→ **Activity**: Scan the records below for the line containing "M 2009,38 L" and the line containing "M 2154,1113 L 2193,1210 L 2199,1348". Copy both, plus every line between, exactly.

[Saved entries]
---

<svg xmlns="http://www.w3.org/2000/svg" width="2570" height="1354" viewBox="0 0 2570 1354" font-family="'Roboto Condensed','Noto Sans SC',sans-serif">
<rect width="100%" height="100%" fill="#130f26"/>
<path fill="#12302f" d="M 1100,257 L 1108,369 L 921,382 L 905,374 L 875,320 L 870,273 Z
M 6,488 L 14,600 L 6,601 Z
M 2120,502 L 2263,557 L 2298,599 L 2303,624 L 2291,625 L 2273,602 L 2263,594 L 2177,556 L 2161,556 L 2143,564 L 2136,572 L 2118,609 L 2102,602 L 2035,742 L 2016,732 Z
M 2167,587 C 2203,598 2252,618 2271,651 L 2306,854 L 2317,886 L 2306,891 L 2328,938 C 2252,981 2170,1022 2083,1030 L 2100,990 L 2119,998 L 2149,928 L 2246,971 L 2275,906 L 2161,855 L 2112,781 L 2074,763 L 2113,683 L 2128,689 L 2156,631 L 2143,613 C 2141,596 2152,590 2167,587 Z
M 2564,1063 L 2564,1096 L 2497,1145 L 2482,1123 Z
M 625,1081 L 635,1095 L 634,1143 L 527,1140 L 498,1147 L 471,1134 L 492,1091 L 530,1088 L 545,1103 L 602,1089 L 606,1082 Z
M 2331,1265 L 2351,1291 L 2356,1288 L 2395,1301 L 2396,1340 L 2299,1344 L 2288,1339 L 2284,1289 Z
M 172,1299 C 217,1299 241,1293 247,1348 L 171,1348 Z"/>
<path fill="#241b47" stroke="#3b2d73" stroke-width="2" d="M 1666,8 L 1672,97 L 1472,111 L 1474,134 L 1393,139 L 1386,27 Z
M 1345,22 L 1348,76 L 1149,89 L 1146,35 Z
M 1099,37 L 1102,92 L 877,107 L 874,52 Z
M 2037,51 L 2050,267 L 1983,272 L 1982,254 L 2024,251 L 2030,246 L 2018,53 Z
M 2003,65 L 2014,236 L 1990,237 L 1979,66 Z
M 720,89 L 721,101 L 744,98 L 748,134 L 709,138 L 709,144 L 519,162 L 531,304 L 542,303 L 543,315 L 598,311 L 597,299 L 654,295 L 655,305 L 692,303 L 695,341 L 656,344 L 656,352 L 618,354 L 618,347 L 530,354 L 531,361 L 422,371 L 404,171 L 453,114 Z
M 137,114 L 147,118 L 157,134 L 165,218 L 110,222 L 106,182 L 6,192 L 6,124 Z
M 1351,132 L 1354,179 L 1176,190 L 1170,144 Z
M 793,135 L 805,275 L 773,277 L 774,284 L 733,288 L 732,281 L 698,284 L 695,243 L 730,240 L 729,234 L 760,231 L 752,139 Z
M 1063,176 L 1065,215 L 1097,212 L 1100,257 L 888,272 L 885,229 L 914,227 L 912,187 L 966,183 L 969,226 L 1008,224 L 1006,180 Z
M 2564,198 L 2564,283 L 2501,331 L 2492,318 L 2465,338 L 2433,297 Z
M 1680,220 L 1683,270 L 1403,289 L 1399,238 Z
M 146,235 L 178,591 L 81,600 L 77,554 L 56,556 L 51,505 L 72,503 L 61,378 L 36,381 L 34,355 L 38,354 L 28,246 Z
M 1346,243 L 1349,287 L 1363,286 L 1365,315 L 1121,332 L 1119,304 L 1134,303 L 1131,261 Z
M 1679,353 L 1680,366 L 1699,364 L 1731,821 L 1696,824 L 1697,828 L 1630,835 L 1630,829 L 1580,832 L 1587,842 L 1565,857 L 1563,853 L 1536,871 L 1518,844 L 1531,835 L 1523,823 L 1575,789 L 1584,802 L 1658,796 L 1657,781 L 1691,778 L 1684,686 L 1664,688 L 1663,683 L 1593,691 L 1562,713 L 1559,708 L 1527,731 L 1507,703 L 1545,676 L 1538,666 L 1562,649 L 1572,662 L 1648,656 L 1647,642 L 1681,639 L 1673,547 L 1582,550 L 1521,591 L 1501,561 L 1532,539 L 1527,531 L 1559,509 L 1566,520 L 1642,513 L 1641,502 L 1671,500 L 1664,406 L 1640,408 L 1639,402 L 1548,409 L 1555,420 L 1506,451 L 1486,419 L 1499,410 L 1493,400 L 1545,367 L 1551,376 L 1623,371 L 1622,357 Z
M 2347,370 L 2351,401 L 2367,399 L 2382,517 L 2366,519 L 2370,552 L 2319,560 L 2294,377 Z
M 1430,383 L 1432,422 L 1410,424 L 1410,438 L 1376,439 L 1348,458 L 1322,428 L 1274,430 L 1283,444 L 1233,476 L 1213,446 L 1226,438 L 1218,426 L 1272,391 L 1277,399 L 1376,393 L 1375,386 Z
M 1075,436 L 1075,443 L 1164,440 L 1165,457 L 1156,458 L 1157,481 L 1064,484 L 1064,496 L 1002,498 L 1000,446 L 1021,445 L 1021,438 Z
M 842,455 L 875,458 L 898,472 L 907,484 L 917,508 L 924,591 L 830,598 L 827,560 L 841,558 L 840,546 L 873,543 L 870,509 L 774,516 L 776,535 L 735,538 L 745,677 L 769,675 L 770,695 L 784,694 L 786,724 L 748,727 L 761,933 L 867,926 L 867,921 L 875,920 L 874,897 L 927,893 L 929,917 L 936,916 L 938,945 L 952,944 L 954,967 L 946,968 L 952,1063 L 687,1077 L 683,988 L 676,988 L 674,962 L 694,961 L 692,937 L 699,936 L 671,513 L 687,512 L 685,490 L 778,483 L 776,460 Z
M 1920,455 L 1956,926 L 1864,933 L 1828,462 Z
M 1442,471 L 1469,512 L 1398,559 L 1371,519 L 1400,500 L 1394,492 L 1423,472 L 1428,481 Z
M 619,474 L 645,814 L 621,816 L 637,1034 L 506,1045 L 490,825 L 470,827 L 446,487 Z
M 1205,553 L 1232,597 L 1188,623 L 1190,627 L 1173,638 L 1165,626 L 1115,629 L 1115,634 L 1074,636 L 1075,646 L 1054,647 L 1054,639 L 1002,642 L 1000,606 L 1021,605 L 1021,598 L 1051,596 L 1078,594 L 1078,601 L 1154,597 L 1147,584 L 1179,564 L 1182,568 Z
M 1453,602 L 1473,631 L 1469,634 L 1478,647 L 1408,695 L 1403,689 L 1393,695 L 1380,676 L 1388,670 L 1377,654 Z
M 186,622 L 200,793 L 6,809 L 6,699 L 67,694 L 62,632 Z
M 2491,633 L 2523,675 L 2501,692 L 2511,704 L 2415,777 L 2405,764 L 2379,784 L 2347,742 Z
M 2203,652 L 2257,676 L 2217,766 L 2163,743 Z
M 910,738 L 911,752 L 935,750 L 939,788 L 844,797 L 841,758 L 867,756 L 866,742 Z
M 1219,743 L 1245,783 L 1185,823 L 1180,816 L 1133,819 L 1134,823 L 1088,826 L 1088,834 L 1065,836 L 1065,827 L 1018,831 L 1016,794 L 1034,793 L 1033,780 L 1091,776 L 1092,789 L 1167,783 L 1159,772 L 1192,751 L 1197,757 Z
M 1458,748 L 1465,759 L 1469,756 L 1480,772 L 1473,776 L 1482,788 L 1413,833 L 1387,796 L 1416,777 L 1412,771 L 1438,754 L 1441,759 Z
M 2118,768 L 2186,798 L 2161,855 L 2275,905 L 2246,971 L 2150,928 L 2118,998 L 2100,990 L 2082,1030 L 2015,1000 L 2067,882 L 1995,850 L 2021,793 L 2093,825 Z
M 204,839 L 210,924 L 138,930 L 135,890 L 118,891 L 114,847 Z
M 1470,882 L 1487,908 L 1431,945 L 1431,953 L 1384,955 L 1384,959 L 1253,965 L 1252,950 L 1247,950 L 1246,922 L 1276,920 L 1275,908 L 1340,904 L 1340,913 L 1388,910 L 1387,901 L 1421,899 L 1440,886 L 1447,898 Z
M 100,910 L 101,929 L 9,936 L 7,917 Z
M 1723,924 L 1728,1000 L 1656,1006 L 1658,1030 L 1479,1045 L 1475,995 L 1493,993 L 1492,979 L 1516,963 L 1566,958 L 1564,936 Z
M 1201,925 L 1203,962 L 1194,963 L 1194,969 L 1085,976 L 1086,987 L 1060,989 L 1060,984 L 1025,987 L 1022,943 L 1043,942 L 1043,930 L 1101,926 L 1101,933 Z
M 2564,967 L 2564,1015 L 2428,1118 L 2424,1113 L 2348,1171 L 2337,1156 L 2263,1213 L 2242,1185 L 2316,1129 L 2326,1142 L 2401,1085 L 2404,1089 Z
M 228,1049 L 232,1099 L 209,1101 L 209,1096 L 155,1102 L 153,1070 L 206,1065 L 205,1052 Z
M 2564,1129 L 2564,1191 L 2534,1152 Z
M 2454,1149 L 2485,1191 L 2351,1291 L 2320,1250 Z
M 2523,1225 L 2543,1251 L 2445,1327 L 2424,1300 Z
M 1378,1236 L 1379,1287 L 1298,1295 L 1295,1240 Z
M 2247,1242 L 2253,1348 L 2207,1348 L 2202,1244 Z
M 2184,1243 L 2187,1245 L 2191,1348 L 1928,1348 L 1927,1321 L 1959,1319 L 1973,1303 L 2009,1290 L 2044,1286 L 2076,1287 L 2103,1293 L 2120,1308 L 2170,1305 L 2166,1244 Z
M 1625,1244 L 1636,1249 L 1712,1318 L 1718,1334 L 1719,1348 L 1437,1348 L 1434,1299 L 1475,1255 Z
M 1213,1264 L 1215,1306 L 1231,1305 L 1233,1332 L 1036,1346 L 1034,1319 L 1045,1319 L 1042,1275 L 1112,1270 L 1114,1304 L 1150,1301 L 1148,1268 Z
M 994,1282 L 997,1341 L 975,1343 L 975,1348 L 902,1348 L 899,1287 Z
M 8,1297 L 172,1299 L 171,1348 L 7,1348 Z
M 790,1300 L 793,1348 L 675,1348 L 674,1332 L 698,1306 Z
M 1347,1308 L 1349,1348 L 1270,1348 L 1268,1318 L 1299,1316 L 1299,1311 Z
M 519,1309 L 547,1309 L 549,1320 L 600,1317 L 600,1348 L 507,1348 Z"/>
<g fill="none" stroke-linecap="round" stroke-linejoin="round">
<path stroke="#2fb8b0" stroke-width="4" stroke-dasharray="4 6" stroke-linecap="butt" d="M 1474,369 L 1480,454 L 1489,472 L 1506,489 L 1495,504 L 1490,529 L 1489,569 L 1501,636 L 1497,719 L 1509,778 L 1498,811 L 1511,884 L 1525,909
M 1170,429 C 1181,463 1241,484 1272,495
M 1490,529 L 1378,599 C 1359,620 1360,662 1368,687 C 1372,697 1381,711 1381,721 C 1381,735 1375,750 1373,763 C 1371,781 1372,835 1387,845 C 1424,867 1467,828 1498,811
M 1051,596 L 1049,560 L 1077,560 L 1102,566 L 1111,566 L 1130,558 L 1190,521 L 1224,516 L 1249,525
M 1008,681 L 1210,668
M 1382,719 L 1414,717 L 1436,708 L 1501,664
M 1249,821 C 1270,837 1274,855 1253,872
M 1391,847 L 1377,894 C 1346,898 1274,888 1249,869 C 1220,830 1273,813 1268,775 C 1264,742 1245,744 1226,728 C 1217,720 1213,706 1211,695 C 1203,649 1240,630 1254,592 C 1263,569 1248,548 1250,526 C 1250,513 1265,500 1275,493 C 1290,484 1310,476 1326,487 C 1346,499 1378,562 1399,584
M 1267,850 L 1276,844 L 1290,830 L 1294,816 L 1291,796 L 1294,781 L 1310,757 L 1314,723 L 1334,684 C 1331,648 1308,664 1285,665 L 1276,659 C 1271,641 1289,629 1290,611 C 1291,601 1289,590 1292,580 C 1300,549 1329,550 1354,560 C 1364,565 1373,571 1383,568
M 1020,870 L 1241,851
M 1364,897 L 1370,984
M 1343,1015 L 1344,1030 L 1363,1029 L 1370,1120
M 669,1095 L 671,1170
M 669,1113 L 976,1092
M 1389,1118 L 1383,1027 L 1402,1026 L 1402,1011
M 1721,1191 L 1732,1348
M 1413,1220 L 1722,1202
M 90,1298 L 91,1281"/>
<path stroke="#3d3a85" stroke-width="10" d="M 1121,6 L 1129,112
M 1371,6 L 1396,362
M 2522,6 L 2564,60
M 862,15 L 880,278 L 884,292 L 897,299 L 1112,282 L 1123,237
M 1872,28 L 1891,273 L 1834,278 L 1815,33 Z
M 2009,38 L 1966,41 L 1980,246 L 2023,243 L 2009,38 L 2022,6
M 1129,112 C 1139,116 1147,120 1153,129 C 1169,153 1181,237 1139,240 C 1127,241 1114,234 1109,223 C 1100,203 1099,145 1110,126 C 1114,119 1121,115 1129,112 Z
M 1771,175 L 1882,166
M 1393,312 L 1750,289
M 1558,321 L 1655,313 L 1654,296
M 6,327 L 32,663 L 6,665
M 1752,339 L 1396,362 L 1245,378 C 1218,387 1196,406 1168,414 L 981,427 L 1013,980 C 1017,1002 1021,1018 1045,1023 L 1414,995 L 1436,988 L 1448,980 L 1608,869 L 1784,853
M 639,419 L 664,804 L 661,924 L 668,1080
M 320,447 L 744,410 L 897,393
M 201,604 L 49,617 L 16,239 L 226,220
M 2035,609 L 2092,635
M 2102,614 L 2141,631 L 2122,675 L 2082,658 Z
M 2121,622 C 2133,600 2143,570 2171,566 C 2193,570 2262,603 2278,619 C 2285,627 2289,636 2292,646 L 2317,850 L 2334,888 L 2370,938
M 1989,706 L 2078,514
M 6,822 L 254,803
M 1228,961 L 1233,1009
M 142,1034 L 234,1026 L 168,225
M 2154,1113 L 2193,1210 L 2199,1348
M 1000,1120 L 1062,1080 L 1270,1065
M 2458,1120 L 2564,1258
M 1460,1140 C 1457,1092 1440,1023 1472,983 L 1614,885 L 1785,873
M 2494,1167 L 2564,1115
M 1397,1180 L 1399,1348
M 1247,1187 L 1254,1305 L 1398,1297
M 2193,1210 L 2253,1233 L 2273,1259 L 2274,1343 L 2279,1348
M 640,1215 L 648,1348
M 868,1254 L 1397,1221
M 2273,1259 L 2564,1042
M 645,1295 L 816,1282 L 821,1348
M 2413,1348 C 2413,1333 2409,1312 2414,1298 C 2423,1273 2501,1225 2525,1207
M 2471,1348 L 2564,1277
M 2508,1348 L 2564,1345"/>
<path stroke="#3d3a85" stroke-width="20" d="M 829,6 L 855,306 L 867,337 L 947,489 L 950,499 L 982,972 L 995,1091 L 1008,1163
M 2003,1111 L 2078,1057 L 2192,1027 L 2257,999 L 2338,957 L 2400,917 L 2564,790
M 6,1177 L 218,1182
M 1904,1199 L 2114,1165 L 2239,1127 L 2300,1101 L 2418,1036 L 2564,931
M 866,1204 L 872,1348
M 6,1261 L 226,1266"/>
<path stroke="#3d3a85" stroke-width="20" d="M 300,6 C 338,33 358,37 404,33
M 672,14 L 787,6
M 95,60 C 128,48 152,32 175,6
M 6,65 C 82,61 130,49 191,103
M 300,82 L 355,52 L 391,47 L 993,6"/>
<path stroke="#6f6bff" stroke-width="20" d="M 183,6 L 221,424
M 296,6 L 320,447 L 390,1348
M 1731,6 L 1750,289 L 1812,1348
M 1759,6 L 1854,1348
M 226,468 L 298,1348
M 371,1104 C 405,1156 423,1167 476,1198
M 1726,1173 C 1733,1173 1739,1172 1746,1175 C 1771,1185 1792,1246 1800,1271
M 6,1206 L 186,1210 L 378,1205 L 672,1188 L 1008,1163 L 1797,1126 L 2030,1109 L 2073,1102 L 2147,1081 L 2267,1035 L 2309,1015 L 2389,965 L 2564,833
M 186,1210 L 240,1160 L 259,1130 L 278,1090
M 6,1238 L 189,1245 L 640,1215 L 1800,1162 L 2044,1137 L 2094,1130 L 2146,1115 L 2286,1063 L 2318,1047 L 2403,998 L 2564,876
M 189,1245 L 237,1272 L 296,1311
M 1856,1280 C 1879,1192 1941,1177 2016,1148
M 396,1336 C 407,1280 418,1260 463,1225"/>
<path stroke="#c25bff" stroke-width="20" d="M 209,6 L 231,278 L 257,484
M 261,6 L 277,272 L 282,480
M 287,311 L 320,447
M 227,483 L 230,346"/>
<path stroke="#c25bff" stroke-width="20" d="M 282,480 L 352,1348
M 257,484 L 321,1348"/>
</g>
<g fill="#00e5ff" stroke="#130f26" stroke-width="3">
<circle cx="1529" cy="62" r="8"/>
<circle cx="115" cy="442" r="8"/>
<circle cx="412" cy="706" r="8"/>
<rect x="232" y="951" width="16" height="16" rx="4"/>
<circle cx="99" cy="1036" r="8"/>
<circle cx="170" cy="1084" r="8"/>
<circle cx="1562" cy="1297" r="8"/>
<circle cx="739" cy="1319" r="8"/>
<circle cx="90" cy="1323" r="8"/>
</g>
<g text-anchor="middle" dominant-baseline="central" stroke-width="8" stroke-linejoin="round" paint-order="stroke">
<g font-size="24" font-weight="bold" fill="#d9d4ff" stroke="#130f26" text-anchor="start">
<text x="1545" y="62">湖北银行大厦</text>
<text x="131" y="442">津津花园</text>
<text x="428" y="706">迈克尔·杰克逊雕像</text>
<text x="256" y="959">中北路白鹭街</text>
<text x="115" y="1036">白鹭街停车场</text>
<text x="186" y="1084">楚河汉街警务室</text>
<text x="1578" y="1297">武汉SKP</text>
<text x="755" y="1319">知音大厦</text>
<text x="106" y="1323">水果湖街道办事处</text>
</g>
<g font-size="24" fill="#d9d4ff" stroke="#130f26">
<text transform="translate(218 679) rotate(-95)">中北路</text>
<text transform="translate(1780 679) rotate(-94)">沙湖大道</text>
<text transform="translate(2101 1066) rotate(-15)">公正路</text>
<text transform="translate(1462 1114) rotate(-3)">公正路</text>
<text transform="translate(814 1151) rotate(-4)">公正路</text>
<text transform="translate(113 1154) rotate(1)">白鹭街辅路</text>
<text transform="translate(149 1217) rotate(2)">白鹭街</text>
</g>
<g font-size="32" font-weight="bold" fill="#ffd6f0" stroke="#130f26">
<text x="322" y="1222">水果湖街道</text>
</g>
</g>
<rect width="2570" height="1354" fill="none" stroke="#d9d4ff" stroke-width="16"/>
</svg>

---

→ **Answer to this problem**:
M 2009,38 L 1966,41 L 1980,246 L 2023,243 L 2009,38 L 2022,6
M 1129,112 C 1139,116 1147,120 1153,129 C 1169,153 1181,237 1139,240 C 1127,241 1114,234 1109,223 C 1100,203 1099,145 1110,126 C 1114,119 1121,115 1129,112 Z
M 1771,175 L 1882,166
M 1393,312 L 1750,289
M 1558,321 L 1655,313 L 1654,296
M 6,327 L 32,663 L 6,665
M 1752,339 L 1396,362 L 1245,378 C 1218,387 1196,406 1168,414 L 981,427 L 1013,980 C 1017,1002 1021,1018 1045,1023 L 1414,995 L 1436,988 L 1448,980 L 1608,869 L 1784,853
M 639,419 L 664,804 L 661,924 L 668,1080
M 320,447 L 744,410 L 897,393
M 201,604 L 49,617 L 16,239 L 226,220
M 2035,609 L 2092,635
M 2102,614 L 2141,631 L 2122,675 L 2082,658 Z
M 2121,622 C 2133,600 2143,570 2171,566 C 2193,570 2262,603 2278,619 C 2285,627 2289,636 2292,646 L 2317,850 L 2334,888 L 2370,938
M 1989,706 L 2078,514
M 6,822 L 254,803
M 1228,961 L 1233,1009
M 142,1034 L 234,1026 L 168,225
M 2154,1113 L 2193,1210 L 2199,1348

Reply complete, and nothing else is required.